_Task statement_
Copy all data exactly. Skip pictures.

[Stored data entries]
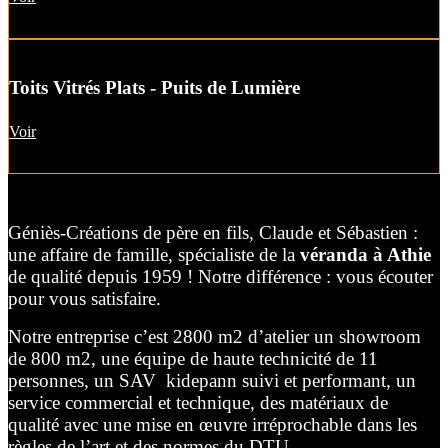
Toits Vitrés Plats - Puits de Lumière
Voir
Géniès-Créations de père en fils, Claude et Sébastien :
une affaire de famille, spécialiste de la
véranda à Athie
de qualité depuis 1959 ! Notre différence : vous écouter
pour vous satisfaire.
Notre entreprise c’est 2800 m2 d’atelier un showroom
de 800 m2, une équipe de haute technicité de 11
personnes, un SAV kidepann suivi et performant, un
service commercial et technique, des matériaux de
qualité avec une mise en œuvre irréprochable dans les
règles de l’art et des normes du DTU.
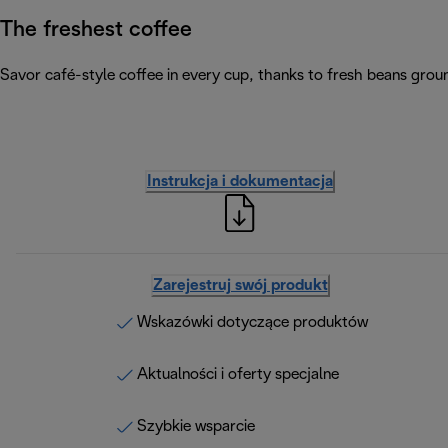
The freshest coffee
Savor café-style coffee in every cup, thanks to fresh beans grou
Instrukcja i dokumentacja
Zarejestruj swój produkt
Wskazówki dotyczące produktów
Aktualności i oferty specjalne
Szybkie wsparcie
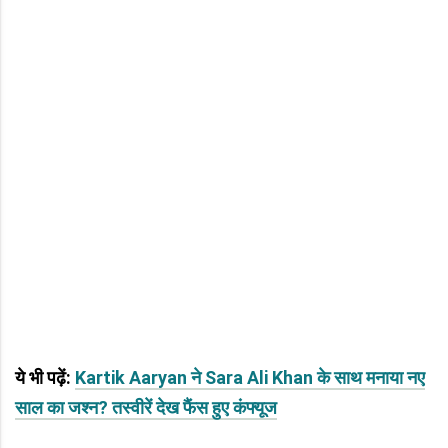
ये भी पढ़ें:
Kartik Aaryan ने Sara Ali Khan के साथ मनाया नए
साल का जश्न? तस्वीरें देख फैंस हुए कंफ्यूज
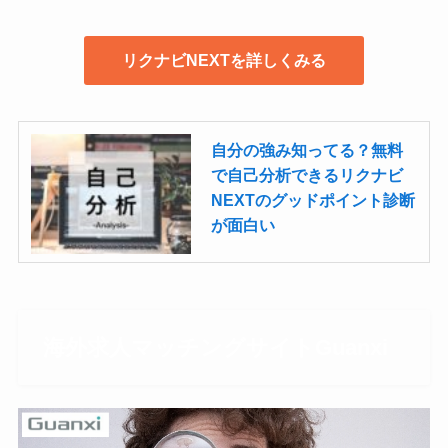
リクナビNEXTを詳しくみる
自分の強み知ってる？無料
で自己分析できるリクナビ
NEXTのグッドポイント診断
が面白い
海外求人マッチングサイトGuanxi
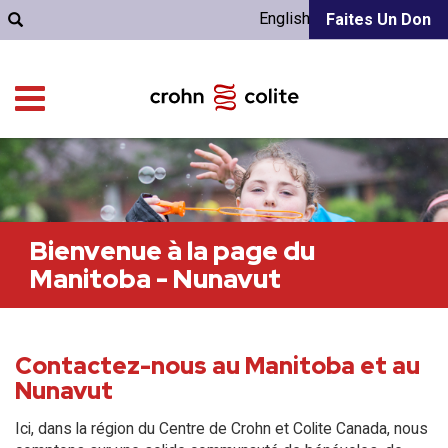
English
Faites Un Don
Bienvenue à la page du
Manitoba - Nunavut
Contactez-nous au Manitoba et au
Nunavut
Ici, dans la région du Centre de Crohn et Colite Canada, nous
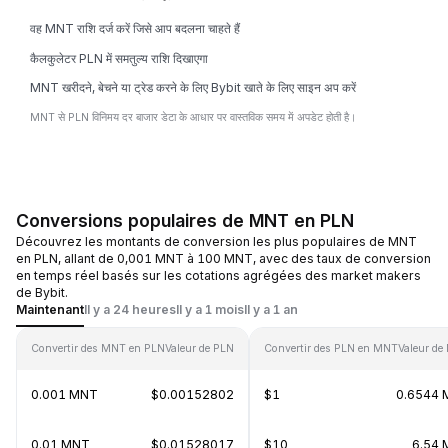
वह MNT राशि दर्ज करें जिसे आप बदलना चाहते हैं
कैलकुलेटर PLN में समतुल्य राशि दिखाएगा
MNT खरीदने, बेचने या ट्रेड करने के लिए Bybit खाते के लिए साइन अप करें
MNT से PLN विनिमय दर बाजार डेटा के आधार पर वास्तविक समय में अपडेट होती है।
Conversions populaires de MNT en PLN
Découvrez les montants de conversion les plus populaires de MNT
en PLN, allant de 0,001 MNT à 100 MNT, avec des taux de conversion
en temps réel basés sur les cotations agrégées des market makers
de Bybit.
Maintenant
Il y a 24 heures
Il y a 1 mois
Il y a 1 an
Convertir des MNT en PLN
Valeur de PLN
Convertir des PLN en MNT
Valeur d
0.001 MNT
$0.00152802
$1
0.6544
0.01 MNT
$0.01528017
$10
6.54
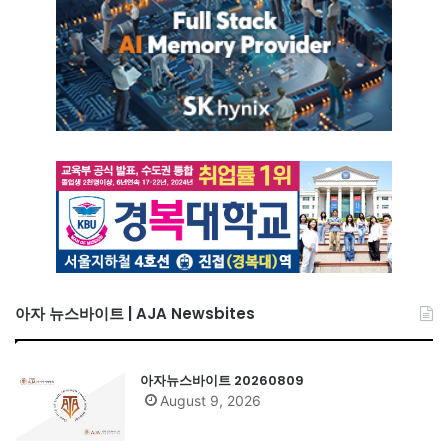
아자 뉴스바이트 | AJA Newsbites
아자뉴스바이트 20260809
August 9, 2026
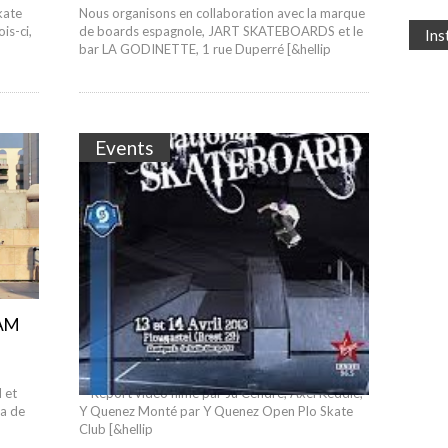
kate
Nous organisons en collaboration avec la marque
is-ci,
de boards espagnole, JART SKATEBOARDS et le
In
bar LA GODINETTE, 1 rue Duperré [&hellip
Events
 AM
Open National Plougastel 2013
Report video
23 avril 2013 |
par yquenez
 et
Report video filmé par Ju Cendré, Axel Keddie,
ia de
Y Quenez Monté par Y Quenez Open Plo Skate
Club [&hellip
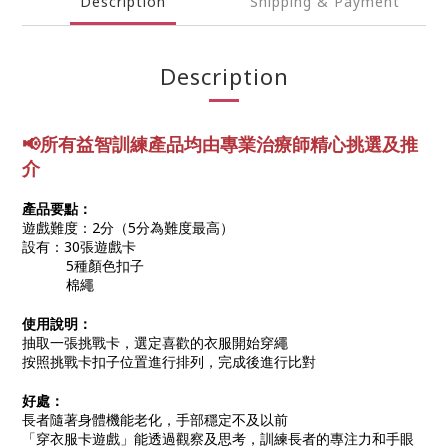
Description
Shipping & Payment
Description
📢所有益智訓練產品均由專業
治療師精心挑選及推
介
產品要點：
遊戲難度：2分（5分為難度最高）
設有：30張遊戲卡
5種顏色扣子
棉繩
使用說明：
抽取一張挑戰卡，選定喜歡的衣服開始穿繩
按照挑戰卡扣子位置進行排列，完成後進行比對
好處：
長者隨著身體機能老化，手部穩定不及以前
「
穿衣服卡遊戲
」能透過觀察及思考，訓練長者的專注力和手眼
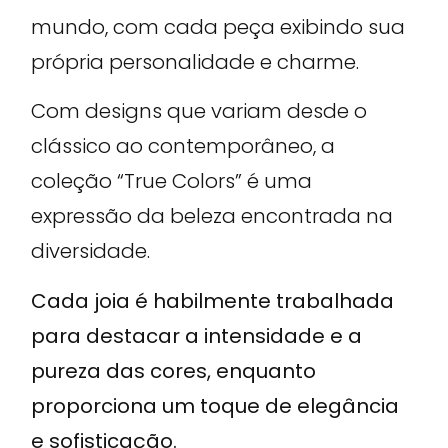
mundo, com cada peça exibindo sua
própria personalidade e charme.
Com designs que variam desde o
clássico ao contemporâneo, a
coleção “True Colors” é uma
expressão da beleza encontrada na
diversidade.
Cada joia é habilmente trabalhada
para destacar a intensidade e a
pureza das cores, enquanto
proporciona um toque de elegância
e sofisticação.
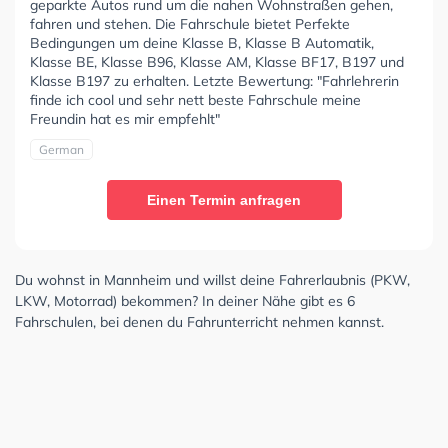
geparkte Autos rund um die nahen Wohnstraßen gehen,
fahren und stehen. Die Fahrschule bietet Perfekte
Bedingungen um deine Klasse B, Klasse B Automatik,
Klasse BE, Klasse B96, Klasse AM, Klasse BF17, B197 und
Klasse B197 zu erhalten. Letzte Bewertung: "Fahrlehrerin
finde ich cool und sehr nett beste Fahrschule meine
Freundin hat es mir empfehlt"
German
Einen Termin anfragen
Du wohnst in Mannheim und willst deine Fahrerlaubnis (PKW,
LKW, Motorrad) bekommen? In deiner Nähe gibt es 6
Fahrschulen, bei denen du Fahrunterricht nehmen kannst.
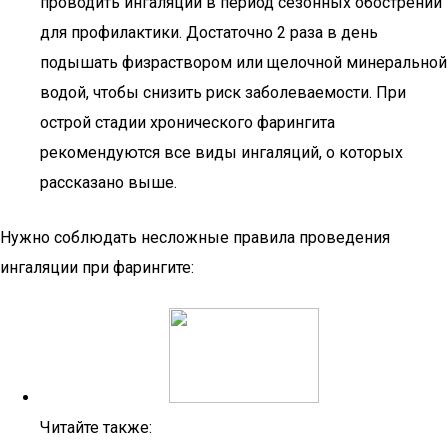
проводить ингаляции в период сезонных обострений
для профилактики. Достаточно 2 раза в день
подышать физраствором или щелочной минеральной
водой, чтобы снизить риск заболеваемости. При
острой стадии хронического фарингита
рекомендуются все виды ингаляций, о которых
рассказано выше.
Нужно соблюдать несложные правила проведения
ингаляции при фарингите:
Читайте также:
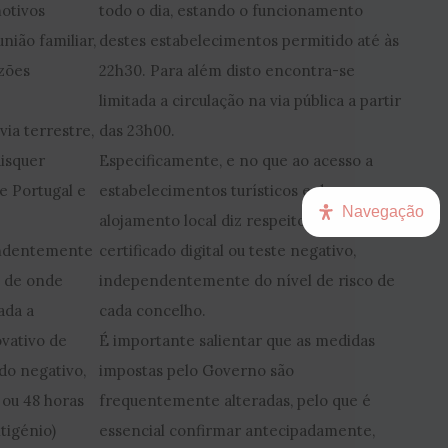
motivos
todo o dia, estando o funcionamento
união familiar,
destes estabelecimentos permitido até às
azões
22h30. Para além disto encontra-se
limitada a circulação na via pública a partir
via terrestre,
das 23h00.
isquer
Especificamente, e no que ao acesso a
e Portugal e
estabelecimentos turísticos e de
Navegação
alojamento local diz respeito, é exigido
endentemente
certificado digital ou teste negativo,
s de onde
independentemente do nível de risco de
ada a
cada concelho.
vativo de
É importante salientar que as medidas
do negativo,
impostas pelo Governo são
 ou 48 horas
frequentemente alteradas, pelo que é
tigénio)
essencial confirmar antecipadamente,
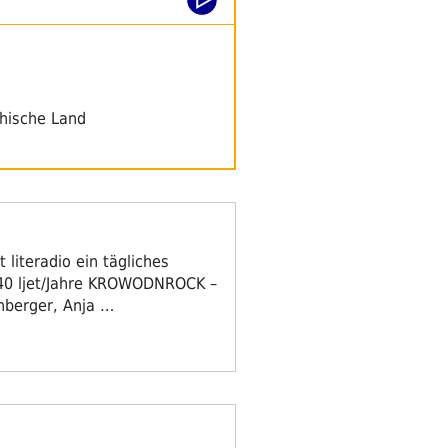
thische Land
 literadio ein tägliches
 40 ljet/Jahre KROWODNROCK –
enberger, Anja …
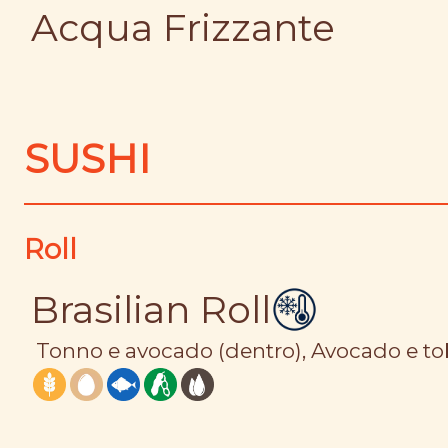
Acqua Frizzante
SUSHI
Roll
Brasilian Roll
Tonno e avocado (dentro), Avocado e tobi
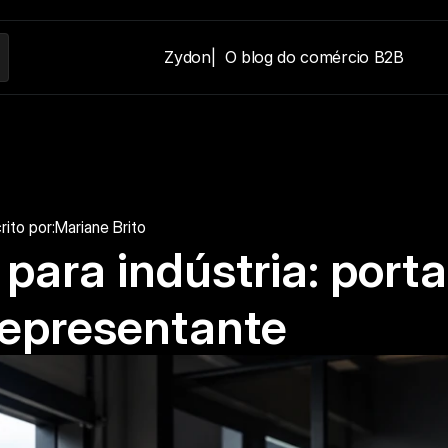
Zydon
|  O blog do comércio B2B
rito por:
Mariane Brito
ara indústria: porta
representante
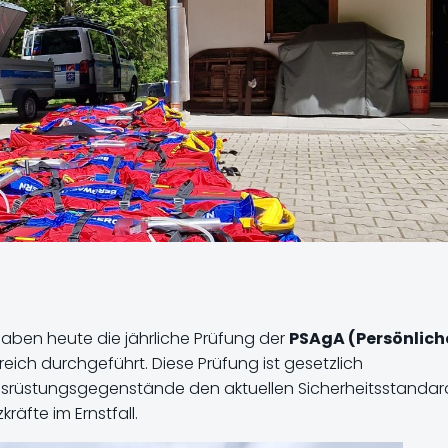
haben heute die jährliche Prüfung der
PSAgA (Persönlich
reich durchgeführt. Diese Prüfung ist gesetzlich
 Ausrüstungsgegenstände den aktuellen Sicherheitsstandar
räfte im Ernstfall.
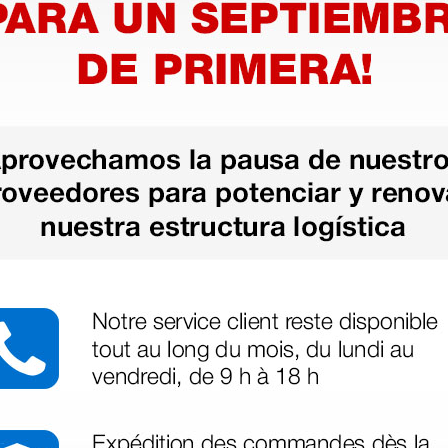
 y una gran profundidad de
ado.
3,5 ideales para procedimientos
mpo de visión y una buena
0 mm es la más adecuada en las
as más
legas que ya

_Exercise solution_
Toits Vitrés Plats - Puits de Lumière
Voir
Géniès-Créations de père en fils, Claude et Sébastien :
une affaire de famille, spécialiste de la
véranda à Athie
de qualité depuis 1959 ! Notre différence : vous écouter
pour vous satisfaire.
Notre entreprise c’est 2800 m2 d’atelier un showroom
de 800 m2, une équipe de haute technicité de 11
personnes, un SAV kidepann suivi et performant, un
service commercial et technique, des matériaux de
qualité avec une mise en œuvre irréprochable dans les
règles de l’art et des normes du DTU.
The freshest coffee
Savor café-style coffee in every cup, thanks to fresh beans grou
Instrukcja i dokumentacja
Zarejestruj swój produkt
Wskazówki dotyczące produktów
Aktualności i oferty specjalne
Szybkie wsparcie
ये भी पढ़ें:
Kartik Aaryan ने Sara Ali Khan के साथ मनाया नए
साल का जश्न? तस्वीरें देख फैंस हुए कंफ्यूज
リクナビNEXTを詳しくみる
自分の強み知ってる？無料
で自己分析できるリクナビ
NEXTのグッドポイント診断
が面白い
海外求人マッチングサイトGuanxi
English
Faites Un Don
Bienvenue à la page du
Manitoba - Nunavut
Contactez-nous au Manitoba et au
Nunavut
Ici, dans la région du Centre de Crohn et Colite Canada, nous
वह MNT राशि दर्ज करें जिसे आप बदलना चाहते हैं
कैलकुलेटर PLN में समतुल्य राशि दिखाएगा
MNT खरीदने, बेचने या ट्रेड करने के लिए Bybit खाते के लिए साइन अप करें
MNT से PLN विनिमय दर बाजार डेटा के आधार पर वास्तविक समय में अपडेट होती है।
Conversions populaires de MNT en PLN
Découvrez les montants de conversion les plus populaires de MNT
en PLN, allant de 0,001 MNT à 100 MNT, avec des taux de conversion
en temps réel basés sur les cotations agrégées des market makers
de Bybit.
Maintenant
Il y a 24 heures
Il y a 1 mois
Il y a 1 an
Convertir des MNT en PLN
Valeur de PLN
Convertir des PLN en MNT
Valeur d
0.001 MNT
$0.00152802
$1
0.6544
0.01 MNT
$0.01528017
$10
6.54
아자 뉴스바이트 | AJA Newsbites
아자뉴스바이트 20260809
August 9, 2026
kate
Nous organisons en collaboration avec la marque
is-ci,
de boards espagnole, JART SKATEBOARDS et le
In
bar LA GODINETTE, 1 rue Duperré [&hellip
Events
 AM
Open National Plougastel 2013
Report video
23 avril 2013 |
par yquenez
 et
Report video filmé par Ju Cendré, Axel Keddie,
ia de
Y Quenez Monté par Y Quenez Open Plo Skate
Club [&hellip
Description
Shipping & Payment
Description
📢所有益智訓練產品均由專業
治療師精心挑選及推
介
產品要點：
遊戲難度：2分（5分為難度最高）
設有：30張遊戲卡
5種顏色扣子
棉繩
使用說明：
抽取一張挑戰卡，選定喜歡的衣服開始穿繩
按照挑戰卡扣子位置進行排列，完成後進行比對
好處：
長者隨著身體機能老化，手部穩定不及以前
「
穿衣服卡遊戲
」能透過觀察及思考，訓練長者的專注力和手眼
mundo, com cada peça exibindo sua
própria personalidade e charme.
Com designs que variam desde o
clássico ao contemporâneo, a
coleção “True Colors” é uma
expressão da beleza encontrada na
diversidade.
Cada joia é habilmente trabalhada
para destacar a intensidade e a
pureza das cores, enquanto
proporciona um toque de elegância
e sofisticação.
geparkte Autos rund um die nahen Wohnstraßen gehen,
fahren und stehen. Die Fahrschule bietet Perfekte
Bedingungen um deine Klasse B, Klasse B Automatik,
Klasse BE, Klasse B96, Klasse AM, Klasse BF17, B197 und
Klasse B197 zu erhalten. Letzte Bewertung: "Fahrlehrerin
finde ich cool und sehr nett beste Fahrschule meine
Freundin hat es mir empfehlt"
German
Einen Termin anfragen
Du wohnst in Mannheim und willst deine Fahrerlaubnis (PKW,
LKW, Motorrad) bekommen? In deiner Nähe gibt es 6
Fahrschulen, bei denen du Fahrunterricht nehmen kannst.
проводить ингаляции в период сезонных обострений
для профилактики. Достаточно 2 раза в день
подышать физраствором или щелочной минеральной
водой, чтобы снизить риск заболеваемости. При
острой стадии хронического фарингита
рекомендуются все виды ингаляций, о которых
рассказано выше.
Нужно соблюдать несложные правила проведения
ингаляции при фарингите:
Читайте также:
motivos
todo o dia, estando o funcionamento
união familiar,
destes estabelecimentos permitido até às
azões
22h30. Para além disto encontra-se
limitada a circulação na via pública a partir
via terrestre,
das 23h00.
isquer
Especificamente, e no que ao acesso a
e Portugal e
estabelecimentos turísticos e de
Navegação
alojamento local diz respeito, é exigido
endentemente
certificado digital ou teste negativo,
s de onde
independentemente do nível de risco de
ada a
cada concelho.
vativo de
É importante salientar que as medidas
do negativo,
impostas pelo Governo são
 ou 48 horas
frequentemente alteradas, pelo que é
tigénio)
essencial confirmar antecipadamente,
thische Land
 literadio ein tägliches
 40 ljet/Jahre KROWODNROCK –
enberger, Anja …
Acqua Frizzante
SUSHI
Roll
Brasilian Roll
Tonno e avocado (dentro), Avocado e tobi
Zydon
|  O blog do comércio B2B
rito por:
Mariane Brito
ara indústria: porta
representante
haben heute die jährliche Prüfung der
PSAgA (Persönlich
reich durchgeführt. Diese Prüfung ist gesetzlich
 Ausrüstungsgegenstände den aktuellen Sicherheitsstandar
räfte im Ernstfall.
 y una gran profundidad de
ado.
3,5 ideales para procedimientos
mpo de visión y una buena
0 mm es la más adecuada en las
as más
legas que ya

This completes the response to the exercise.